Faut-il craindre une mauvaise organisation de la CAN 2023?
Faut-il craindre une mauvaise organisation de la 34ème édition de la grand-messe du football africain en Terre éburnéenne ? Oui sans ambages. Il est vrai que la Côte d’Ivoire a bien progressé dans de nombreux secteurs, notamment les infrastructures sportives, routières, hôtelières, énergétiques, etc. Il est donc louable de féliciter les pouvoirs publics sur ces avancées notables. Mais ne nous y trompons pas, nous risquons dans quelques mois, de nous retrouver dans le cas de l’arbre qui cache la forêt. En effet, depuis le scandale d’Ebimpé, la plupart des observateurs font un point de fixation sur la livraison des stades et leur opérationnalité. Nous trouvons cela fort légitime. Cependant, au risque de naviguer à contre-courant du sentiment général, nous pensons sincèrement que les réels problèmes se trouvent bien ailleurs.
Pour bénéficier d’infrastructures sportives adéquates, il suffit d’avoir les ressources financières et les normes à respecter. Et sur ce plan, nous faisons entièrement confiance aux autorités ivoiriennes. Pour nous, le mal viendra incontestablement de l’organisation, de la gestion des flux de spectateurs, des transports. Après le dramatique constat des faits dans les alentours et au sein du stade olympique Alassane Ouattara d’Ebimpé, la sonnette d’alarme doit être tirée pour une meilleure attention sur ses sujets.

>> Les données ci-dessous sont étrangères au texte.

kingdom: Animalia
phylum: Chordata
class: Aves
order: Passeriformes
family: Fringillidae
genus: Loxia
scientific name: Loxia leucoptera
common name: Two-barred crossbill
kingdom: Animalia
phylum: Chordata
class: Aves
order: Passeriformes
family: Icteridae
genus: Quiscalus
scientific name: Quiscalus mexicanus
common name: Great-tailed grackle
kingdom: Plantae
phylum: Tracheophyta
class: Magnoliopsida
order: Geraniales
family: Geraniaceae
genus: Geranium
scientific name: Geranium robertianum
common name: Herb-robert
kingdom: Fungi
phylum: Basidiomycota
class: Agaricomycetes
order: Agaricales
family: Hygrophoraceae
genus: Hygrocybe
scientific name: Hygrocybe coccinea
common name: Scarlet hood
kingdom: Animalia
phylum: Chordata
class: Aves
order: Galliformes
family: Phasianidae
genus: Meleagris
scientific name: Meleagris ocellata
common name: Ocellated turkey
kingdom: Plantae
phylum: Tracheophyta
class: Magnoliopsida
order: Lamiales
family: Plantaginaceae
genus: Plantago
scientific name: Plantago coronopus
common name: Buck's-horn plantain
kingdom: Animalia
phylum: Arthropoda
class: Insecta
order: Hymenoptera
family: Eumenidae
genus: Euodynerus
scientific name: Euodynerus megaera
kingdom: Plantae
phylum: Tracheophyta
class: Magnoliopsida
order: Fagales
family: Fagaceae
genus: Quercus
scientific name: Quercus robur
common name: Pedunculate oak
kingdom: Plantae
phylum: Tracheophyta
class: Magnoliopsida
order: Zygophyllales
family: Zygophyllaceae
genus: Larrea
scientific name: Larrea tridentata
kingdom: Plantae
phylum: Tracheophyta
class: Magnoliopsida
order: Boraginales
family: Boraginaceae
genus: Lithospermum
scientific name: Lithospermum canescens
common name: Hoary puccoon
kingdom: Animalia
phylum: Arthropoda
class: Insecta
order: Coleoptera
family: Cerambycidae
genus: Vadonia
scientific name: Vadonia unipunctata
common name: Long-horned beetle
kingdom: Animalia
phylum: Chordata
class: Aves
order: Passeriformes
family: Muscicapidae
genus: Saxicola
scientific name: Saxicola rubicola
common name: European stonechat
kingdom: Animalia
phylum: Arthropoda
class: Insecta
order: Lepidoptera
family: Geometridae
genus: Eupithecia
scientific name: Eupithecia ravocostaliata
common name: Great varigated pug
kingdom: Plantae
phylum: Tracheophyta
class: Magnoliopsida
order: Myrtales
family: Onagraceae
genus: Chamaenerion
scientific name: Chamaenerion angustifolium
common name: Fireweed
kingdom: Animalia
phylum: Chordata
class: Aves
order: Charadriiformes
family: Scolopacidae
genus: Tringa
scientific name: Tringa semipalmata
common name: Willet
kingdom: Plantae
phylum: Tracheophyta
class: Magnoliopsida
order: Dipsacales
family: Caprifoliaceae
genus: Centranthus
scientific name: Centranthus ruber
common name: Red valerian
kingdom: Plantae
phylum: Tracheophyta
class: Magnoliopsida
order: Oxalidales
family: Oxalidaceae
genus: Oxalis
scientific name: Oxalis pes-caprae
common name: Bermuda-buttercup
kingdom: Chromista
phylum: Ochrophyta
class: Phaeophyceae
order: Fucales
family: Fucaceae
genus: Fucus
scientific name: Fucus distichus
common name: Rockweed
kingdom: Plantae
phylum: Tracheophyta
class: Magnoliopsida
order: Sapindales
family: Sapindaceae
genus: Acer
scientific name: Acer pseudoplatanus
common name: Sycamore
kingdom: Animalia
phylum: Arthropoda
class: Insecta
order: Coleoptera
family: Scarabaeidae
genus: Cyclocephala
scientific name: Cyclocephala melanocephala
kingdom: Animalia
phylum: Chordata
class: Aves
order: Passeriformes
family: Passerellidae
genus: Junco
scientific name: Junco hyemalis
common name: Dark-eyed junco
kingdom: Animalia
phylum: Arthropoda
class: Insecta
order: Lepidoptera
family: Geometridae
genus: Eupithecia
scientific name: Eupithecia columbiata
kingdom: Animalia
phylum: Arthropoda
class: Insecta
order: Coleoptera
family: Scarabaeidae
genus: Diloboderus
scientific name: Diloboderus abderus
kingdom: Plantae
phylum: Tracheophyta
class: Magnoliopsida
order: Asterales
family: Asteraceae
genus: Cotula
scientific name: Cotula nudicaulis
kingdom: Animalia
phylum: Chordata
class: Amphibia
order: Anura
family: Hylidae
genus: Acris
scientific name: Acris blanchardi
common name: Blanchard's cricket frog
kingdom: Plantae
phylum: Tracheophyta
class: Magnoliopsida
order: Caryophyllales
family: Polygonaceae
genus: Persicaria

D’abord, nous savons que la Côte d’Ivoire n’a pas la tradition de l’organisation des évènements sportifs majeurs. De ce fait, il manque des repères aux populations et aux décideurs pour véritablement juger de l’efficacité des dispositifs mis en place. Par exemple, le dispositif policier implémenté lors du match international amical du 12 septembre contre le Mali, semblait convaincre avant l’arrivée des nombreux supporters, à pieds et en véhicule. Malheureusement ce fut un fiasco avant même l’arrivée de la pluie exceptionnelle. La raison officielle de cet échec organisationnel serait, selon, le gouvernement, dû aux voies routières d’accès à l’enceinte sportive. Hormis ce problème réel d’infrastructure routière, plusieurs personnes ont relevé le non fonctionnement de certains portiques d’accès aux tribunes, les difficultés d’orientation des supporters, l’impossibilité d’accès à l’immense parking, la mauvaise gestion du flux humains sur la voie express et surtout l’épineux problème de la billetterie. Quant au match amical contre le Maroc, il fut un franc succès populaire, en dépit des soucis de circulation routière dans le plateau et du sempiternel problème de billetterie.
Le processus d’obtention d’un billet de match international de football n’a pas toujours été une sinécure en Côte d’ivoire. En dépit de l’instauration des matchs à guichet fermé, le pays n’est toujours pas exorcisé de ce vice. Bien au contraire, au bénéfice de certains réseaux parallèles, les billets sont vendus en grandes quantités à quelques individus. Ce qui est bien anormal, injustifié et abject. Comment cela est-il possible ? A qui profitent donc « le crime », le réseau ? Des « enquêtes internes et externes sont annoncées par la FIF. Nous attendrons les résultats. Il est tout de même effarant de constater qu’à l’ère de la digitalisation et de la dématérialisation, aucun n’effort substantiel n’est consenti par la fédération de football pour implémenter de nouvelles stratégies de commercialisation et de fidélisation. Nous sommes convaincus que ce ne serait pas le mode de vente adopté par la CAF et le COCAN. Si nous nous trompons, alors le fiasco de la 34ème édition de la CAN sera total et retentissant. La CAF qui annonce une inspection, les jours à venir, des sites de San Pedro, Korhogo, Bouaké et Yamoussoukro, devra porter un regard minutieux sur d’autres aspects moins tangibles que les infrastructures. À moins de trois mois de la compétition, il est temps de tester les mécanismes prévus, de jauger les plans de continuité d’activité (PCA) dans l’optique de mieux les évaluer et les réadapter. En somme, pour une réussite totale de la CAN de l’hospitalité, il faut mettre en situation réelle tous les modèles imaginés dans la billetterie, la gestion des flux humains, la sécurité, la sûreté, l’accès par transport en commun, etc. Evitons donc les « rafistolages professionnels » de dernières minutes, pour le grand bonheur des africains.